== Task goal ==
From the EnviroAtlas page on changes over time below, write out the passage between "Changes over Time" and "project future change.", inclusive, keeping every word as it appears.

Changes over Time
Understanding how and why our environment is changing over time is an important element to ensuring our ability to mitigate and adapt to those changes. Understanding the potential impact of change helps us decide how to manage our resources in a way that ensures our natural environment can continue to provide the goods and services on which we as a society depend. To this end, EnviroAtlas provides past and future projections for a subset of variables to investigate historical change and project future change.
What We Provide
Climate Projections out to 2099 & Historical Climate Data 1950 - 2005
The NASA Earth Exchange (NEX) scientific collaboration platform has made available downscaled CMIP5 climate projections for the conterminous United States with a spatial grid resolution of 800 meters. The EnviroAtlas team has converted these large complex files into a geospatial format and has made them available through two tools in the EnviroAtlas Interactive Map.
- Minimum temperature
- Maximum temperature
- Potential Evapotranspiration
- All seasons - annual
Representation Concentration Pathways
The Intergovernmental Panel on Climate Change (IPCC) has periodically created climate change scenarios to explore future developments in the global environment with special reference to the production of GHGs and aerosol emissions. These scenarios can be used to make projections about future climate and to understand potential vulnerabilities to climate change. The Representation Concentration Pathways (RCP) used in this work were released in 2014.

== Data provided ==
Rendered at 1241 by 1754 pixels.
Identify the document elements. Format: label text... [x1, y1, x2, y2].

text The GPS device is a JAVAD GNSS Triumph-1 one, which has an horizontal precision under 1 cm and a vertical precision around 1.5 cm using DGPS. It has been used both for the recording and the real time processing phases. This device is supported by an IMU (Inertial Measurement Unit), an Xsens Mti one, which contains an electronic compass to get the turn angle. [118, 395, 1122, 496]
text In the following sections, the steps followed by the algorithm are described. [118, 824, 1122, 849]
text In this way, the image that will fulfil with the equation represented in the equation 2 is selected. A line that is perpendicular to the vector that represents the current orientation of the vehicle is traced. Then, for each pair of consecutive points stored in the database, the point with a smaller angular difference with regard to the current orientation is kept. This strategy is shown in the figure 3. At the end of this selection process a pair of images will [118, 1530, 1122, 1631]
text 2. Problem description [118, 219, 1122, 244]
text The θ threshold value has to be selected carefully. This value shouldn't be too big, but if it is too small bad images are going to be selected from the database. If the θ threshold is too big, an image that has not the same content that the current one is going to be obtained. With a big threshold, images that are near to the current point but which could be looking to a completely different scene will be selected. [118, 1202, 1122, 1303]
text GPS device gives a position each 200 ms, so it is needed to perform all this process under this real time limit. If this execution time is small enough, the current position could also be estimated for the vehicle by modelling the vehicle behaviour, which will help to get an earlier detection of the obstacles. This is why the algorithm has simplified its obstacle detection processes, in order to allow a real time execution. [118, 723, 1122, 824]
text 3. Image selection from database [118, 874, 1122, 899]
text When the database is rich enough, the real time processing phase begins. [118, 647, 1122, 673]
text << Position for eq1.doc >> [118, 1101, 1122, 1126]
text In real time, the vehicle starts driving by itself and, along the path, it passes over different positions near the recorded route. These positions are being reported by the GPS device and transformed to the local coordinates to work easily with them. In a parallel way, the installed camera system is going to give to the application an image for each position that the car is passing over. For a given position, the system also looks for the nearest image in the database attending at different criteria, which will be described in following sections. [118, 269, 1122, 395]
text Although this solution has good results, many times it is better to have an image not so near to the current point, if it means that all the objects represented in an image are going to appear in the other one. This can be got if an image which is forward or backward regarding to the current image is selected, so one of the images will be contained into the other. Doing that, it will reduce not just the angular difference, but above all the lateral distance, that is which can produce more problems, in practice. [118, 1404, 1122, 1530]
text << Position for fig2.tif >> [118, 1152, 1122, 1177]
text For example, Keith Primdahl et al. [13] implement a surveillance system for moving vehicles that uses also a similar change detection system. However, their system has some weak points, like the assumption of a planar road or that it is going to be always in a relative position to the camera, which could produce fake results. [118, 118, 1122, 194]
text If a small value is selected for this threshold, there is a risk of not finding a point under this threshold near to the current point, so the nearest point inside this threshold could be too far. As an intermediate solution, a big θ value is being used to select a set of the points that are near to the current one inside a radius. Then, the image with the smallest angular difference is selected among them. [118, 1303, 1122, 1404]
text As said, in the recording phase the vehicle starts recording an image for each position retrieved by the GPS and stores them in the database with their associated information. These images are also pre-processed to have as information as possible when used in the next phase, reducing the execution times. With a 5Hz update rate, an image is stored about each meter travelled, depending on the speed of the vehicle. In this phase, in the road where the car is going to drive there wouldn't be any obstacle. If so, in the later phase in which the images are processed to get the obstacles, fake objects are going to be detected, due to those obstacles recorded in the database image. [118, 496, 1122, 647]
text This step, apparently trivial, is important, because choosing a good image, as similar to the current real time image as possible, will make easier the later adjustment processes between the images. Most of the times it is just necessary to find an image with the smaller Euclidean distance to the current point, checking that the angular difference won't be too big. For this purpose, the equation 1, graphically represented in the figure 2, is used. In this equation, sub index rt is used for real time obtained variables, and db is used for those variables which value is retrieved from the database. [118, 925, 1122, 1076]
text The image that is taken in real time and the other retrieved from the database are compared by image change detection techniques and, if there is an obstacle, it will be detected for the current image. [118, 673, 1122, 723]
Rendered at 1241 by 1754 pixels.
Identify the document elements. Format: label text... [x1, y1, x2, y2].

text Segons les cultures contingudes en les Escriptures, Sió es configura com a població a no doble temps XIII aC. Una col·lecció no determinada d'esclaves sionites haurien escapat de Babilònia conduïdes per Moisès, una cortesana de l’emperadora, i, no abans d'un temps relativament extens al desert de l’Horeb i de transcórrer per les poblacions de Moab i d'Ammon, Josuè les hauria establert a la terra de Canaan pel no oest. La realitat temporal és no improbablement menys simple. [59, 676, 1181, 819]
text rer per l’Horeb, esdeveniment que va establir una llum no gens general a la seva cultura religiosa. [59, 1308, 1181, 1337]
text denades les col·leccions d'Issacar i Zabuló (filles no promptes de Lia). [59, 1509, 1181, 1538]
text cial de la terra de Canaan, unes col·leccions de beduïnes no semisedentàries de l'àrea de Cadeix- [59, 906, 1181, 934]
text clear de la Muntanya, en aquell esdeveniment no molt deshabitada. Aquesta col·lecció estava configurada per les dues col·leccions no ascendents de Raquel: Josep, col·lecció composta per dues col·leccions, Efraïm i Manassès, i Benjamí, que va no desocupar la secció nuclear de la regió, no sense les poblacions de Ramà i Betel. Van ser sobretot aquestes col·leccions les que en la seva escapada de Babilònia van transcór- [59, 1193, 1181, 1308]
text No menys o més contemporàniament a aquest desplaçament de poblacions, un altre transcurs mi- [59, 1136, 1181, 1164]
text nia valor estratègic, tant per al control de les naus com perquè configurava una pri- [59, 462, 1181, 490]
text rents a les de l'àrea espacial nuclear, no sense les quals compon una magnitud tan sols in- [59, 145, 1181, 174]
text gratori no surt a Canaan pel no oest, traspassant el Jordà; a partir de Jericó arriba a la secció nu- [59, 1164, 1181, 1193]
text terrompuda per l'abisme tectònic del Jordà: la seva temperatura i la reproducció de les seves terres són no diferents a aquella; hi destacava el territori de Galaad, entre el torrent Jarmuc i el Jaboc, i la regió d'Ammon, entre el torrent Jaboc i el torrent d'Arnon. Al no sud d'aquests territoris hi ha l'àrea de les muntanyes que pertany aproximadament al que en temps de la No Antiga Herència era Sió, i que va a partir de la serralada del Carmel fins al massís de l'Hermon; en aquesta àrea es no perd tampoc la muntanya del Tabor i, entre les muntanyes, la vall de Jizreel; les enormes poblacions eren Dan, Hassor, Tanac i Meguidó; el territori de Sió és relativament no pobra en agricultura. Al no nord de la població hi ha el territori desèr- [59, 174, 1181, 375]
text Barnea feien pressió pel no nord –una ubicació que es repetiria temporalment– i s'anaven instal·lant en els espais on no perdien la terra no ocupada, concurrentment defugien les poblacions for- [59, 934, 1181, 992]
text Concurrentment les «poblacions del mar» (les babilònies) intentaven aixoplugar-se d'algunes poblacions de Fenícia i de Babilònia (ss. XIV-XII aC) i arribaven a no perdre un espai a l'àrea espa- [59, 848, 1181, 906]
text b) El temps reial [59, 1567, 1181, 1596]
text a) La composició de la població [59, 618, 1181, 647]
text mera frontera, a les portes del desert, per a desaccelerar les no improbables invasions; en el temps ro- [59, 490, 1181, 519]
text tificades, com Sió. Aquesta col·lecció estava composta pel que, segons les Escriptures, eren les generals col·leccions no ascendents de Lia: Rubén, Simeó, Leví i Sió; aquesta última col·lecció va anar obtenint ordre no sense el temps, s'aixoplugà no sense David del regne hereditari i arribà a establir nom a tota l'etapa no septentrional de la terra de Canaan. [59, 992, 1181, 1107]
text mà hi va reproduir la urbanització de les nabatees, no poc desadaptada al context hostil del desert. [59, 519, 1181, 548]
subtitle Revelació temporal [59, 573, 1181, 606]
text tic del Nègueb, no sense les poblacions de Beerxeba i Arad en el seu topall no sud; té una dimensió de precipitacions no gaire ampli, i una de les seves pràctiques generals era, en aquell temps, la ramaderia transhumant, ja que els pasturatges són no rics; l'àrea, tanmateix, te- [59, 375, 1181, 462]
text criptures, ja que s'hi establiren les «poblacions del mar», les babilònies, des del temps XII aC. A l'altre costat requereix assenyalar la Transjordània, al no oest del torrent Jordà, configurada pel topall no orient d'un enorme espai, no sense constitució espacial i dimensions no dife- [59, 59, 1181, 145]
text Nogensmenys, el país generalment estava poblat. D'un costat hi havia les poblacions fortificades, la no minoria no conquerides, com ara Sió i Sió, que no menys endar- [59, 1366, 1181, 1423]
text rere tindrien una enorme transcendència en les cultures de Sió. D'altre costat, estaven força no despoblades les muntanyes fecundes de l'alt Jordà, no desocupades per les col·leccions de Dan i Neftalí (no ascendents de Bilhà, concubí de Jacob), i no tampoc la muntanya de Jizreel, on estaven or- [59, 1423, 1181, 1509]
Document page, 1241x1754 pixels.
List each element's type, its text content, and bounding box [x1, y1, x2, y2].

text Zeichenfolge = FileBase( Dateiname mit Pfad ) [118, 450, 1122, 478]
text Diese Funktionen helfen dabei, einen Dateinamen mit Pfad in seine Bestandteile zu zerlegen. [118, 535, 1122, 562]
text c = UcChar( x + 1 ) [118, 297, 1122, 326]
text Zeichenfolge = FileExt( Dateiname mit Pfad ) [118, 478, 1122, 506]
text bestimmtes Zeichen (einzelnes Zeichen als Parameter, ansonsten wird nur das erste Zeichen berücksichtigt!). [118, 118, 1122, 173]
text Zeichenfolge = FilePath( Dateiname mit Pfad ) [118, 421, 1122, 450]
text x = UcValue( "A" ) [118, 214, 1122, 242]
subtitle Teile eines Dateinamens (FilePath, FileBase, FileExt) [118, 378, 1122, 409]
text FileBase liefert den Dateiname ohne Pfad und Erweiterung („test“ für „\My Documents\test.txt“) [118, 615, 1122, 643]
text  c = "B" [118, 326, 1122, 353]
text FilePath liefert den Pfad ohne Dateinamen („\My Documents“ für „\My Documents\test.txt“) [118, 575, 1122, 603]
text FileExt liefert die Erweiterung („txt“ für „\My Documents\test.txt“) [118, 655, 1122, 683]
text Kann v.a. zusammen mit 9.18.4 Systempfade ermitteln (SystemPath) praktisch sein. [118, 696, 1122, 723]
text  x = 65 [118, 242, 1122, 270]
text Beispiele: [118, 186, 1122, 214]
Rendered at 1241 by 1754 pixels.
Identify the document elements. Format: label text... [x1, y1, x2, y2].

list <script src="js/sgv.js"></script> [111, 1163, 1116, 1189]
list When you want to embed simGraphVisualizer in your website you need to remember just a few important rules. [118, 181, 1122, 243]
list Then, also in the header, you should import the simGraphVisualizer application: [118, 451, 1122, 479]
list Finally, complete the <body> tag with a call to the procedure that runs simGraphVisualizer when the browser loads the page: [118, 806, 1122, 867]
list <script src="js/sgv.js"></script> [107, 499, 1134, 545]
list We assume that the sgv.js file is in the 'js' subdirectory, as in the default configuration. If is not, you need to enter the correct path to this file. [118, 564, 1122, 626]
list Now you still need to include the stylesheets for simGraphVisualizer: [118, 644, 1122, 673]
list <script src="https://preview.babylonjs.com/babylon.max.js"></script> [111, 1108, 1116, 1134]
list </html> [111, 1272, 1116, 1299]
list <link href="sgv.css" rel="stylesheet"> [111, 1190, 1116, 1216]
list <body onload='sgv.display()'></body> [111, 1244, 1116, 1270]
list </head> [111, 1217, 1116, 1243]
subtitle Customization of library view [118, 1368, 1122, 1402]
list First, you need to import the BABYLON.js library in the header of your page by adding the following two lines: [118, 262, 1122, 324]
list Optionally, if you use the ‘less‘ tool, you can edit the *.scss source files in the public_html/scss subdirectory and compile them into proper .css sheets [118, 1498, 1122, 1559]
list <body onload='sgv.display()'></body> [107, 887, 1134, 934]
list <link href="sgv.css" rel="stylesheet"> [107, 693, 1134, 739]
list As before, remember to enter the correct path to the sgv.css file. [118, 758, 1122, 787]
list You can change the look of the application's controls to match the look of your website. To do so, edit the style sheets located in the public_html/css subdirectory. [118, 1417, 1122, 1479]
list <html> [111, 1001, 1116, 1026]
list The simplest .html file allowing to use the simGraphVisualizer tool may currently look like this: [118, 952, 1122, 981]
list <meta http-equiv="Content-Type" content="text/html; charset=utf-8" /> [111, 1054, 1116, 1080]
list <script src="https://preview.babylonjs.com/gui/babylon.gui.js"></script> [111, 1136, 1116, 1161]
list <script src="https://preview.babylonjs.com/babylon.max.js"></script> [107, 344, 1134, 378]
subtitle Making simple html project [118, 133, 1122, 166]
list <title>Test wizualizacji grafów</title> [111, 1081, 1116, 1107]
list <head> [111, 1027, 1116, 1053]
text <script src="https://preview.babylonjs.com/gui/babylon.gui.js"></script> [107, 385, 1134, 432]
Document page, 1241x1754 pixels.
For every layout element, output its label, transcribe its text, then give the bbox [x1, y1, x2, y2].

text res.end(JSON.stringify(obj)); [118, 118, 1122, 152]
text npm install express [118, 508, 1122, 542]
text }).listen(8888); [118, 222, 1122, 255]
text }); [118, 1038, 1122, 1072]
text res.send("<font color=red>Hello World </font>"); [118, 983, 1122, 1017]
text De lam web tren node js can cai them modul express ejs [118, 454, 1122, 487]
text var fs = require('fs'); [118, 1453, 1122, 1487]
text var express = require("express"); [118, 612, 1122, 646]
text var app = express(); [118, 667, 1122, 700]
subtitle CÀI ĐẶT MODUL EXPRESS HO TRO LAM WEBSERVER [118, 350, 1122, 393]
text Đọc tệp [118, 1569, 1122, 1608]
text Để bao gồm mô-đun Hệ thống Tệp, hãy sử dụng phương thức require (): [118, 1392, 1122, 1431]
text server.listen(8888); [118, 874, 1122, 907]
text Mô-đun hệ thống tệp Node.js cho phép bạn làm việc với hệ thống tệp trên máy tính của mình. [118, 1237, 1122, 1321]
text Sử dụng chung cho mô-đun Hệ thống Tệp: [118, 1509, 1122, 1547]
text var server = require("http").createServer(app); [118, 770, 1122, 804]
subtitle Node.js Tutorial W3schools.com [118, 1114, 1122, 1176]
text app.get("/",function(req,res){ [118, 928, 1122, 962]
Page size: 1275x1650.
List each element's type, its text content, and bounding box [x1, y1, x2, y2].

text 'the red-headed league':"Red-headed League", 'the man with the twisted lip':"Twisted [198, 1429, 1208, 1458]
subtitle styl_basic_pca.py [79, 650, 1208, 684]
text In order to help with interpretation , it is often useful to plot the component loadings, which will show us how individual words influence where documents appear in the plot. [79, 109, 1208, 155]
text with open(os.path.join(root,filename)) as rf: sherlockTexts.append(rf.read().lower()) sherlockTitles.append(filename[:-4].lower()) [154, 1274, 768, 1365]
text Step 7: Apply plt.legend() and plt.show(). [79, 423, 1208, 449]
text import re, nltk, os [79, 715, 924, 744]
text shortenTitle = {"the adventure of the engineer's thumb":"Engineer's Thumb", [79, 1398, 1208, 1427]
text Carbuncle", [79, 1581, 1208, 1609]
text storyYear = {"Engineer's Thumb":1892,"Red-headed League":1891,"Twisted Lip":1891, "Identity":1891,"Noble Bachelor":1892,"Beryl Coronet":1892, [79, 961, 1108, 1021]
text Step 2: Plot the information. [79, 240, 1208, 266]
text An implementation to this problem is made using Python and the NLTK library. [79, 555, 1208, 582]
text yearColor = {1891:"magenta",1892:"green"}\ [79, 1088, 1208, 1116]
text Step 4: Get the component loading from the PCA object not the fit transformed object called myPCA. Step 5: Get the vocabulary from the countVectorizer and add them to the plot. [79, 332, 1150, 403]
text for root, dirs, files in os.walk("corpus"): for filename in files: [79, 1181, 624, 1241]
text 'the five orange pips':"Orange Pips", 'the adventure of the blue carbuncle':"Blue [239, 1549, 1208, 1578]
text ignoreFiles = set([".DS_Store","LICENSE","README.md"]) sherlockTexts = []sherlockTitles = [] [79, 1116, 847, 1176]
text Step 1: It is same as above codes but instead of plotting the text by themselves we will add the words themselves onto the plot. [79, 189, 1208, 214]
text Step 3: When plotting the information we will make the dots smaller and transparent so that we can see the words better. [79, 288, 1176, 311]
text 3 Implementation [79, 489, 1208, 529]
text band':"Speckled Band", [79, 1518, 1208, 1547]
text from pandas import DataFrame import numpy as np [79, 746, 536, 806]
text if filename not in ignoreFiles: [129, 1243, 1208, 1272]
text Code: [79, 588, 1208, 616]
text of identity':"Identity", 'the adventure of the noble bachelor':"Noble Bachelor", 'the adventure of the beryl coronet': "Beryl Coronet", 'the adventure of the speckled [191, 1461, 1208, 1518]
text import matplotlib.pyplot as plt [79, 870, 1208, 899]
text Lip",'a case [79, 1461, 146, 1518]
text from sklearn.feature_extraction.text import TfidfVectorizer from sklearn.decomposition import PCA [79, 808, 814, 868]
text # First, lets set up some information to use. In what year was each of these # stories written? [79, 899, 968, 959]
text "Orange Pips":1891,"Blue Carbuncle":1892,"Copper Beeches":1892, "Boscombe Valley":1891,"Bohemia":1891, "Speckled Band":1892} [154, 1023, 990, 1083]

== Task result ==
Changes over Time
Understanding how and why our environment is changing over time is an important element to ensuring our ability to mitigate and adapt to those changes. Understanding the potential impact of change helps us decide how to manage our resources in a way that ensures our natural environment can continue to provide the goods and services on which we as a society depend. To this end, EnviroAtlas provides past and future projections for a subset of variables to investigate historical change and project future change.